On a rainy morning last week, I passed by again.  And took a photograph.  Some things don’t change.




Nearly fifty years ago I recall visiting a shebeen in Leeds, by the name of the Shaheen Club.  Upstairs in a crumbling red brick building we knocked at a shabby wooden door.  A small port opened and a dark face cleared our credentials.  Inside we drank bottled beer accompanied by curling cucumber sandwiches.  Rocksteady music issued from somewhere in the dark, and after a while my memories fade.




About the same time a youthful Tony Harrison was chiselling his name on the gravestones of literature, after dalliances with fellow Leeds University students Wole Soyinka and Barry Cryer…..

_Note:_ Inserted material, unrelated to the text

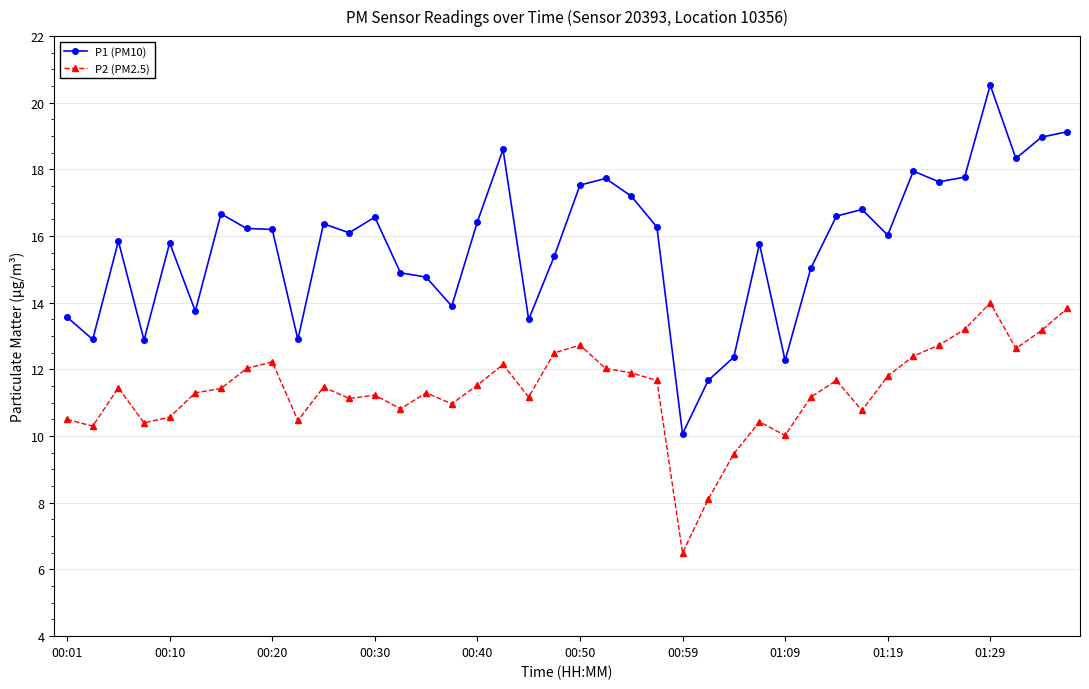

How many distinct data groups are displayed?

2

In Leeds it was never Who or When but Where.
The bridges of the slimy River Aire,
Where Jabez Tunnicliffe, for love of God,
Founded the Band of Hope in eighteen odd,
The cold canal that ran to Liverpool,
Made hot trickles in the knickers cool
As soon as flow.

Tony Harrison – Allotments




I’m not an advocate for the Temperance movement (Jabez Tunnicliffe’s Band of Hope was formed in Leeds in 1847 to promote temperance among young people).  Nor was Tony Harrison when I last saw him…..  In fact my favoured haunts in Leeds today are the remnants of the town’s drinking past.  Places such as The Grove Inn 




or Whitelock’s Ale House 




give me hope that the past is not just a foreign country….  Though it’s also true that some more recent drinking (and eating) hostelries, such as The Reliance and The Head of Steam, are keeping worthy traditions alive.

And long may it last.

My brief return to Leeds may not have done the place justice.  Of course tastes differ, and if shopping is your thing, then so be it.  I may be alone in worrying that an economy based on a combination of 200,000 students partying for three nights a week and some 500,000 souls who work in retail or office employ could lack something in the way of future proofing.  But then there would have been those who thought that the wool trade would last for ever……

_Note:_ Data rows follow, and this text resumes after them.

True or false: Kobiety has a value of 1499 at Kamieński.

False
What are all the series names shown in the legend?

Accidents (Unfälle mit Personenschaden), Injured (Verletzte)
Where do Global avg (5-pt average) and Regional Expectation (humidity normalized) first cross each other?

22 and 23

The one thing I was impressed by, however, was Chris’s optimism and enthusiasm.  If I do go back, my first call will be at The Head of Steam.




As a footnote, I mentioned Barry Cryer earlier in connection with Tony Harrison.  Barry was born in Leeds, educated at Leeds Grammar School and at Leeds University, where, after one year, he gained a B. A. Eng. Lit. (Failed).  In his own words, this was due to the outbreak of World War II, which, although it had happened sixteen years before, had upset him very deeply.